Family: Banjo Kazooie
The Banjo Kazooie series was a couple of popular games for the Nintendo 64 that features a goofy adventuring bear named Banjo and his cynical, if not helpful, bird pal Kazooie. The entire plot has Kazooie assisting from Banjo’s backpack, and the games had a cartoony, wistful quality to them. With large, colorful environments and gentle, slapstick humor, a family Banjo Kazooie film has enough factors to possibly be a hit.

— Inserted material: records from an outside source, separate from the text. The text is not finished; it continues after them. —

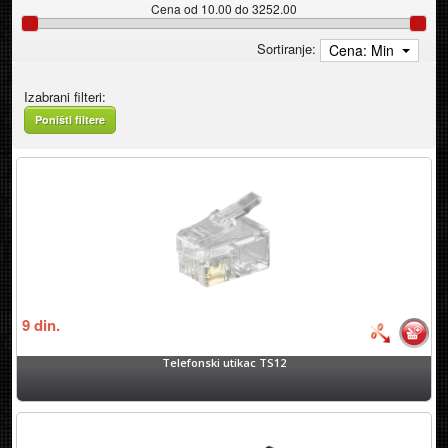
Cena od 10.00 do 3252.00
Sortiranje:
Cena: Min
Izabrani filteri:
Poništi filtere
9
din.
Telefonski utikac TS12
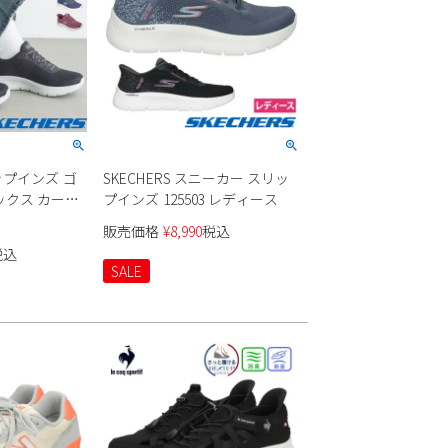
リップインズ ゴ
SKECHERS スニーカー スリッ
ックス カーラ
プインズ 125503 レディース
ス
販売価格
¥
8,990
税込
税込
SALE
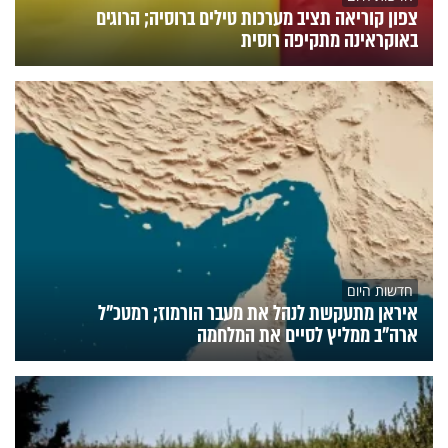
צפון קוריאה תציב מערכות טילים ברוסיה; הרוגים
באוקראינה מתקיפה רוסית
חדשות היום
איראן מתעקשת לנהל את מעבר הורמוז; רמטכ"ל
ארה"ב ממליץ לסיים את המלחמה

Fantasy/Adventure: The Legend of Zelda
If you have never experienced The Legend of Zelda, it is difficult to explain why they would make awesome movies. If you have experienced them, then you instantly understand, and are probably salivating at the thought. The non-experienced should take the collective saliva of wishful Zelda fans as testament to the power this canon has: The storyline is incredibly rich, the hero is a perfect champion, the foes are nefarious and despised, the surroundings are lush and life-altering, the artifacts are brilliant and precious, and there are countless other reasons why this is probably the highlight of this list, and surely others.
Horror: The Clocktower
The Clocktower was an obscure title for the original Sony Playstation system in the survival horror genre. It often resided in the shadow of Resident Evil, a similar game that eclipsed it in popularity, as made clear by the success of several Resident fims.
The Clocktower game, though, has a horrifying premise. The player is simply a character that must escape the Clocktower, by finding the right objects, and all the while running and hiding from a figure that is constantly pursuing him or her. This antagonist wields a giant pair of gardening shears, relentlessly opening and closing them, creating a terrifying sound marked by its loudness in relation to how close they are to you. This causes a wonderfully scary effect, whereas you can hear him approaching, or know he is in the next room, or other obvious effects that would also suit well for a creepy movie.
War: Call of Duty
War films are traditionally successful. Even if they never achieve the accolades of Saving Private Ryan or the illustrious Schindler’s List, there is always a willing audience for a good World War II flick. Enter Call of Duty, which is a franchise that has spawned several successful games. The first game begins with the beach landing of Normandy, a harrowingly realistic encounter that sets the tone for the rest of the missions. What better path to tread in filmdom than the Normandy landing?
This list is by no means definitive, in either the accuracy of its predictions nor the scope of its inclusions. It is certainly fun, though, to contemplate which video games will make the greatest movies; after all, the continuing demand for video games ensures the continuing demand for movies based on them.